After a series of open-ended vignettes featuring all these characters, and a few more, the action begins to focus on Frank's kidnap plans. A double-cross is set up. A new relationship between two of the characters emerges. A triple-cross is set up. Another revelation occurs. Cue more deceit and betrayal. And so on.
Too often, books that start out by ringing the changes with such verve fail to sustain their initial momentum. This one starts with such energy that I could not believe that Declan Burke could keep all the balls in the air and maintain the interest of the reader in this bizarre set of characters, but boy, he sure can. Flashing from character to character, the book is like a relay race in which the baton is passed from person to person, sometimes erratically thrown, sometimes spun round in circles, but never dropped.
One of the keys to success is the small number of central characters.
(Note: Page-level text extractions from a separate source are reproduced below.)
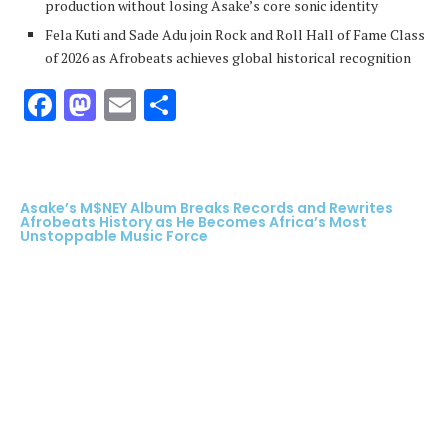
production without losing Asake’s core sonic identity
Fela Kuti and Sade Adu join Rock and Roll Hall of Fame Class
of 2026 as Afrobeats achieves global historical recognition
Facebook
Mastodon
Email
Share
Asake’s M$NEY Album Breaks Records and Rewrites
Afrobeats History as He Becomes Africa’s Most
Unstoppable Music Force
We get to know them all and to like most of them (I defy anyone to like Frank, whose odious past is gradually revealed as the book pans out): there is no permutation of planned betrayal or deviousness between apparent allies that isn't either attempted or suggested, hence the reader never knows exactly who is on whose side.
And it is funny. I don't often laugh out loud when reading, but I found this book hilarious: both in the farcical situations in which the characters keep finding themselves (particularly Frank in his increasingly frantic attempts to keep control of events), and in the small details that run through the narrative. The writing doesn't strive for effect, a joke just sneaks up on you and has you smiling before you realise it was coming.
Comedy capers are hard to pull off. Most of them spiral out of control or lose their freshness after a few chapters. That isn't the case here: Burke effortlessly ratchets up the tension, rings the changes of the perceptions of reality between the characters, provides an element of farce, a few choice set-pieces, some neat observations of domestic minutiae, and keeps the laughs coming. There is also a proper ending: I finally found out what is meant by "The Big O", and it isn't (as I’d thought most of the way through) Oakwood Golf Club. Read it and laugh.